Updated my High Level Plan with ToDo lists.
Password is updated, and it is the same as the password for accessing NOTES
My brain is ‘hurting’ today. So I’m chilling out by making my first bread in my newish oven (in my newish London flat). As I don’t have any measuring jugs or machine, I have to somehow convert all measurements i.e. in ml, g, kg into ‘cup’. In the past, I will have rushed out to buy the necessary tools (tools are in my house in Staines) to make sure I get a near perfect bread. Well… now I’m more ‘mellowed’, and just happy to make do with whatever I have…The result will be in couple of hours time when I put the dough to the test.
Now, why my brain is ‘hurting’? I suspect it’s because I watched TV till late last night (Robin Hood!) instead of reading and writing my transfer thesis. I said ‘hurting’ as I even forgot to turn off my kitchen tap – left it running for how long, I don’t remember?!

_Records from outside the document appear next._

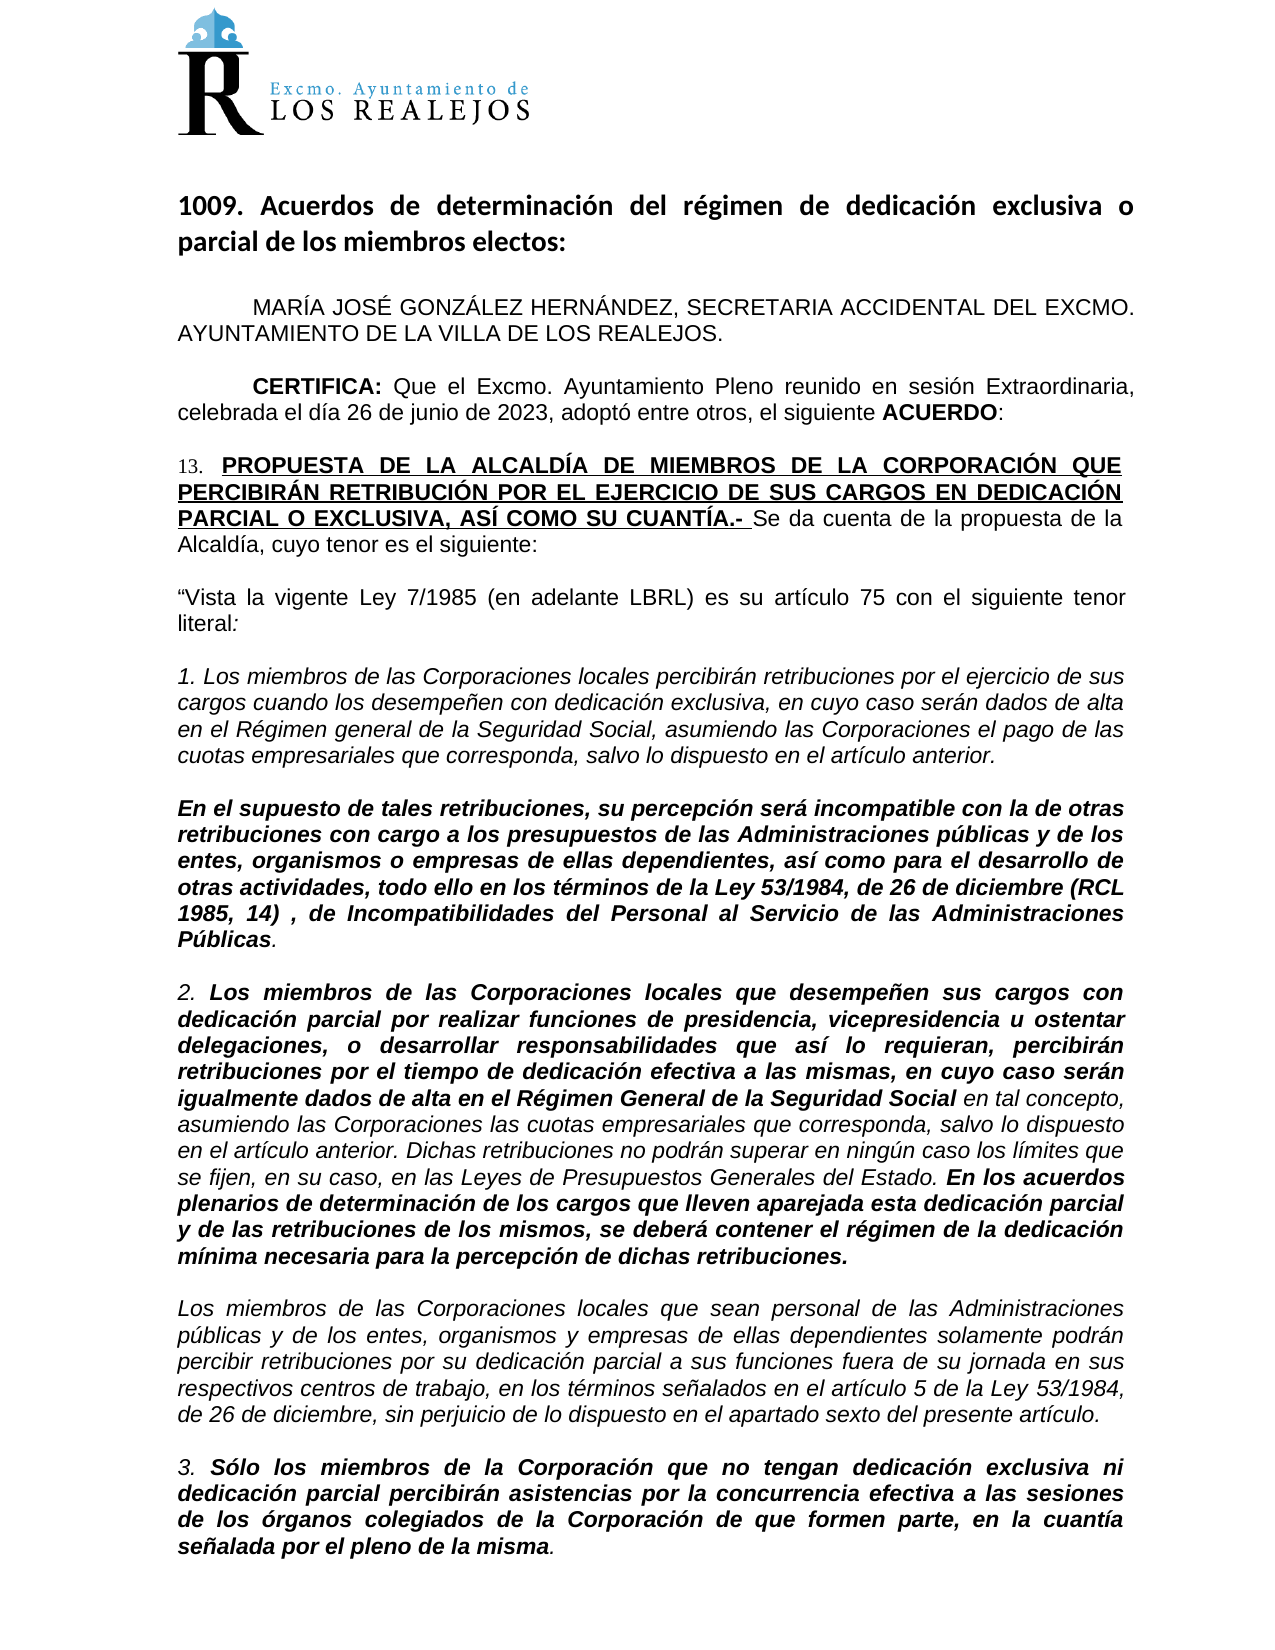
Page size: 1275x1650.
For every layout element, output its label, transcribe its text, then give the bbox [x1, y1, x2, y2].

text MARÍA JOSÉ GONZÁLEZ HERNÁNDEZ, SECRETARIA ACCIDENTAL DEL EXCMO. AYUNTAMIENTO DE LA VILLA DE LOS REALEJOS. [177, 294, 1136, 347]
text En el supuesto de tales retribuciones, su percepción será incompatible con la de otras retribuciones con cargo a los presupuestos de las Administraciones públicas y de los entes, organismos o empresas de ellas dependientes, así como para el desarrollo de otras actividades, todo ello en los términos de la Ley 53/1984, de 26 de diciembre (RCL 1985, 14) , de Incompatibilidades del Personal al Servicio de las Administraciones Públicas. [177, 795, 1127, 953]
text 2. Los miembros de las Corporaciones locales que desempeñen sus cargos con dedicación parcial por realizar funciones de presidencia, vicepresidencia u ostentar delegaciones, o desarrollar responsabilidades que así lo requieran, percibirán retribuciones por el tiempo de dedicación efectiva a las mismas, en cuyo caso serán igualmente dados de alta en el Régimen General de la Seguridad Social en tal concepto, asumiendo las Corporaciones las cuotas empresariales que corresponda, salvo lo dispuesto en el artículo anterior. Dichas retribuciones no podrán superar en ningún caso los límites que se fijen, en su caso, en las Leyes de Presupuestos Generales del Estado. En los acuerdos plenarios de determinación de los cargos que lleven aparejada esta dedicación parcial y de las retribuciones de los mismos, se deberá contener el régimen de la dedicación mínima necesaria para la percepción de dichas retribuciones. [177, 979, 1127, 1269]
text CERTIFICA: Que el Excmo. Ayuntamiento Pleno reunido en sesión Extraordinaria, celebrada el día 26 de junio de 2023, adoptó entre otros, el siguiente ACUERDO: [177, 373, 1136, 426]
list PARCIAL O EXCLUSIVA, ASÍ COMO SU CUANTÍA.- Se da cuenta de la propuesta de la Alcaldía, cuyo tenor es el siguiente: [177, 502, 1123, 557]
text 1. Los miembros de las Corporaciones locales percibirán retribuciones por el ejercicio de sus cargos cuando los desempeñen con dedicación exclusiva, en cuyo caso serán dados de alta en el Régimen general de la Seguridad Social, asumiendo las Corporaciones el pago de las cuotas empresariales que corresponda, salvo lo dispuesto en el artículo anterior. [177, 663, 1127, 768]
text Los miembros de las Corporaciones locales que sean personal de las Administraciones públicas y de los entes, organismos y empresas de ellas dependientes solamente podrán percibir retribuciones por su dedicación parcial a sus funciones fuera de su jornada en sus respectivos centros de trabajo, en los términos señalados en el artículo 5 de la Ley 53/1984, de 26 de diciembre, sin perjuicio de lo dispuesto en el apartado sexto del presente artículo. [177, 1295, 1127, 1427]
list PROPUESTA DE LA ALCALDÍA DE MIEMBROS DE LA CORPORACIÓN QUE PERCIBIRÁN RETRIBUCIÓN POR EL EJERCICIO DE SUS CARGOS EN DEDICACIÓN [177, 452, 1123, 501]
text 3. Sólo los miembros de la Corporación que no tengan dedicación exclusiva ni dedicación parcial percibirán asistencias por la concurrencia efectiva a las sesiones de los órganos colegiados de la Corporación de que formen parte, en la cuantía señalada por el pleno de la misma. [177, 1453, 1127, 1559]
text 1009. Acuerdos de determinación del régimen de dedicación exclusiva o parcial de los miembros electos: [177, 187, 1136, 258]
text “Vista la vigente Ley 7/1985 (en adelante LBRL) es su artículo 75 con el siguiente tenor literal: [177, 584, 1127, 637]
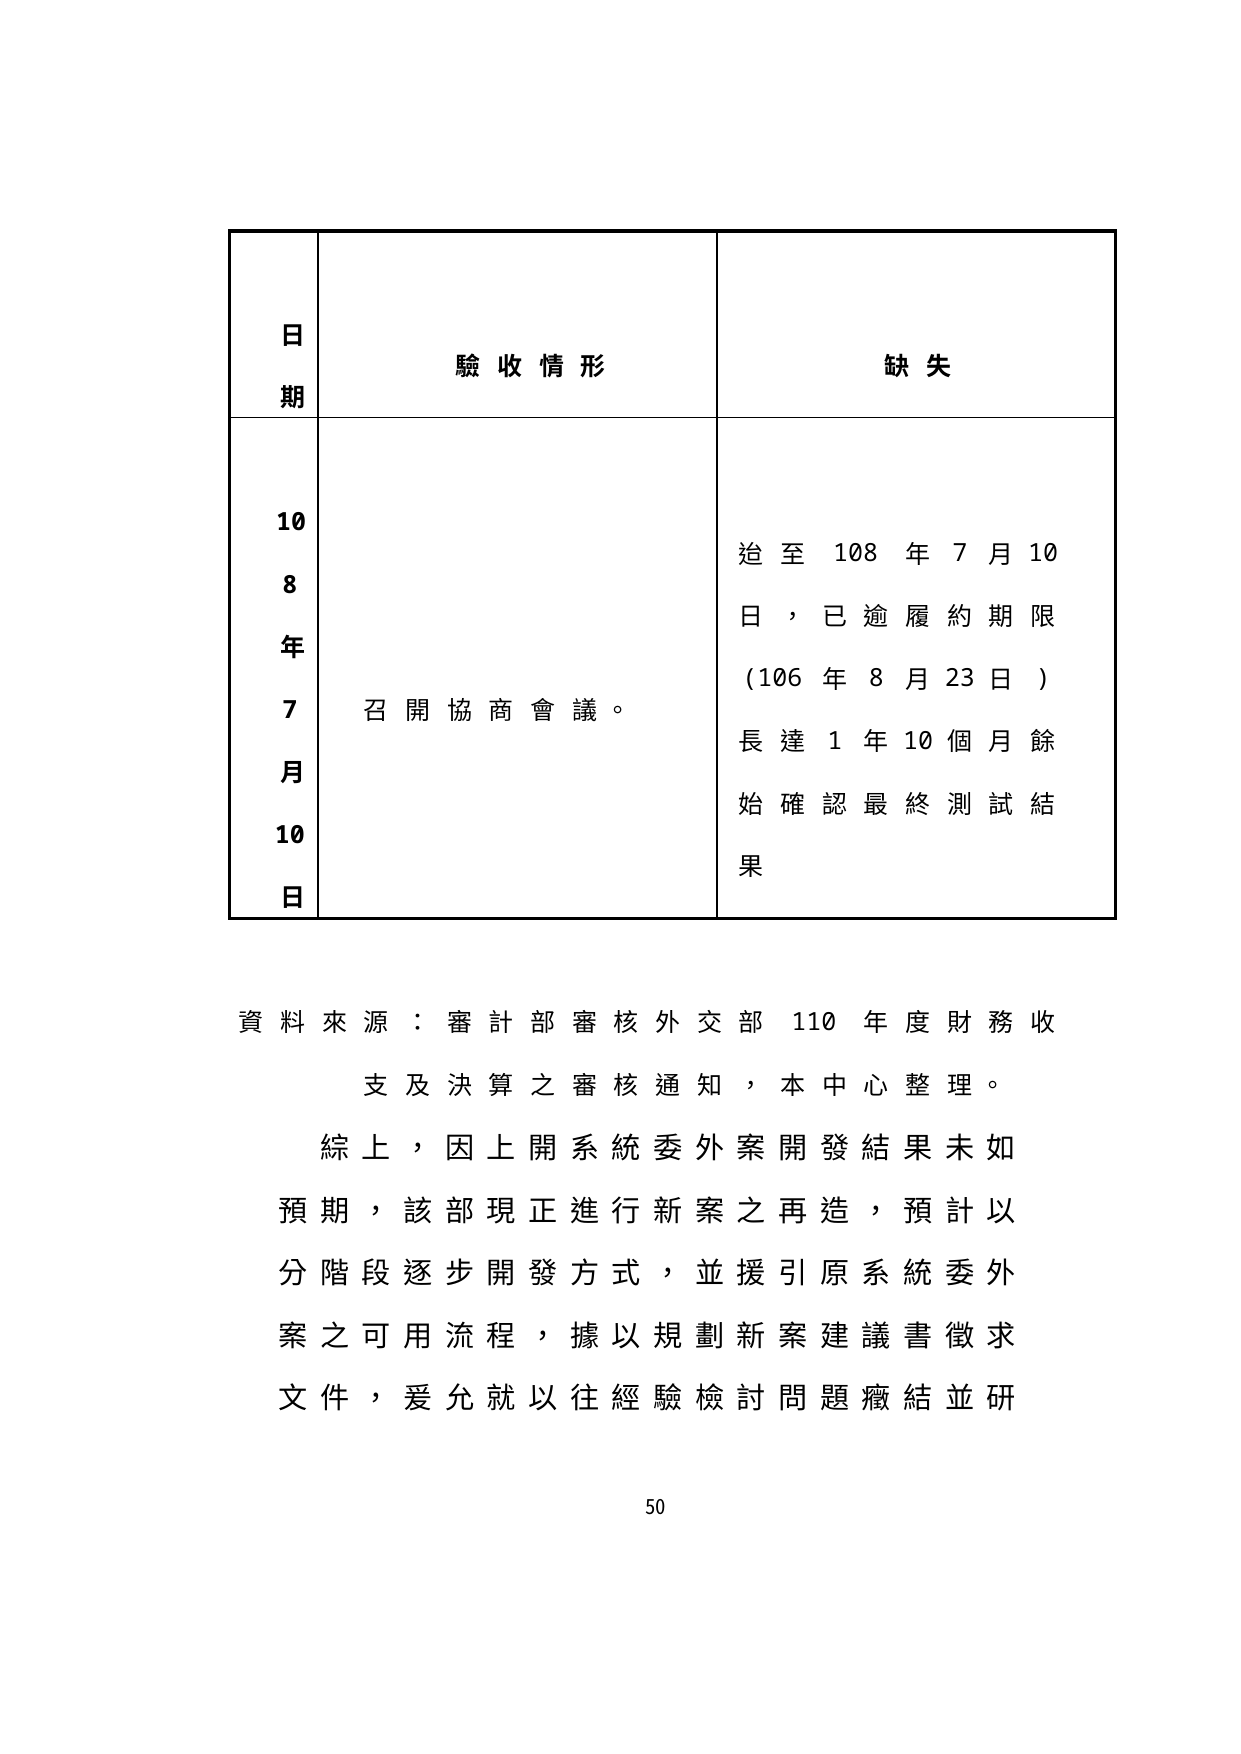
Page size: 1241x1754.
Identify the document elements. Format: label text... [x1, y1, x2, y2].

table_header 缺失 [718, 233, 1114, 417]
table_cell 迨至108年7月10日，已逾履約期限(106年8月23日)長達1年10個月餘始確認最終測試結果 [718, 418, 1114, 917]
text 綜上，因上開系統委外案開發結果未如預期，該部現正進行新案之再造，預計以分階段逐步開發方式，並援引原系統委外案之可用流程，據以規劃新案建議書徵求文件，爰允就以往經驗檢討問題癥結並研 [248, 1104, 1022, 1417]
text 資料來源：審計部審核外交部110年度財務收支及決算之審核通知，本中心整理。 [218, 979, 1081, 1104]
table_header 驗收情形 [319, 233, 716, 417]
table_header 日期 [231, 233, 317, 417]
table_cell 108年7月10日 [231, 418, 317, 917]
table_cell 召開協商會議。 [319, 418, 716, 917]
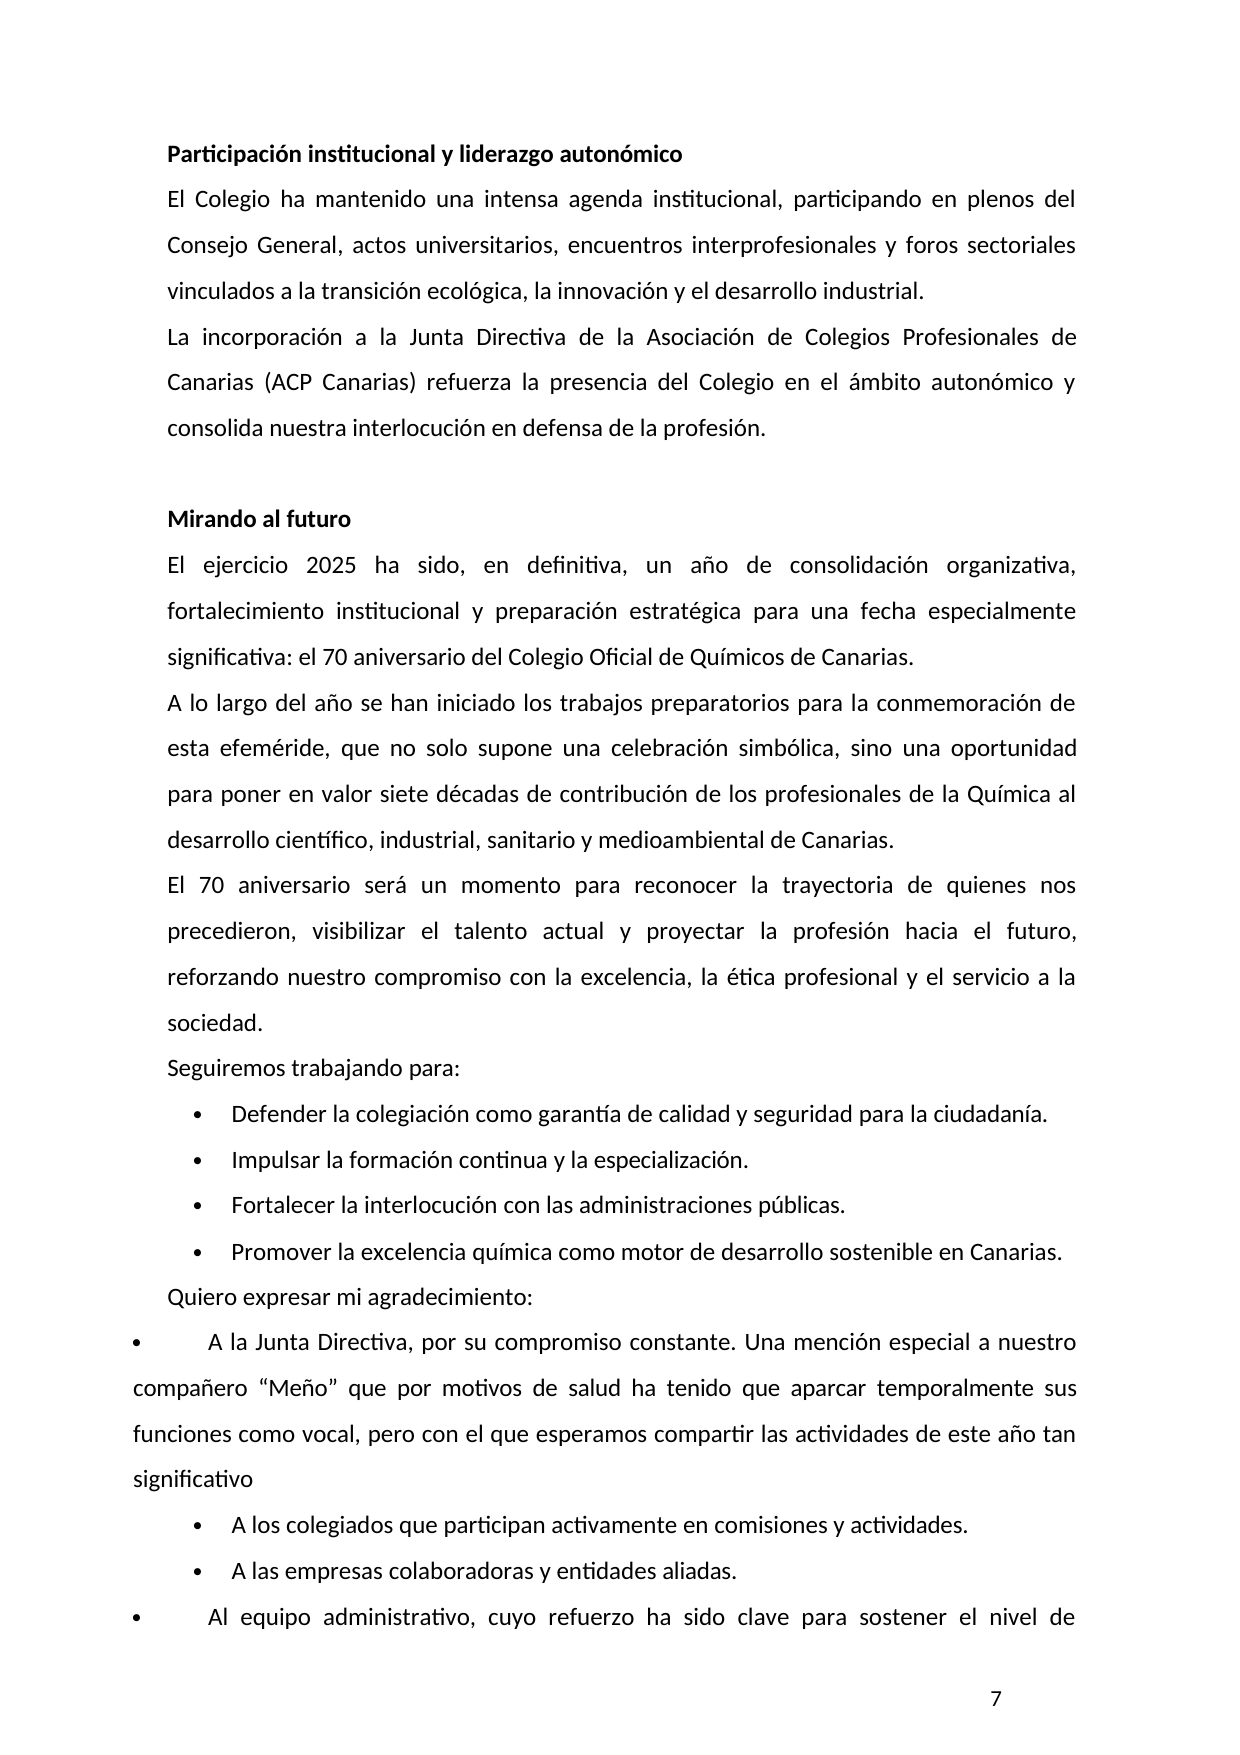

Mmm..am I ‘mellowed’ as well in doing my research process and reasoning?
I have read a bit about the so called scientific reasoning i.e. deductive, inductive and abductive reasoning. I guess the scientific process is linked to the reasoning. I said ‘I guess’ because I don’t know if there’s a standard or recognised method/approach for measurement or assessment of ‘scientific process(es). What constitute ‘scientific process’?
Perhaps I ought to frame my question as; What constitute research process?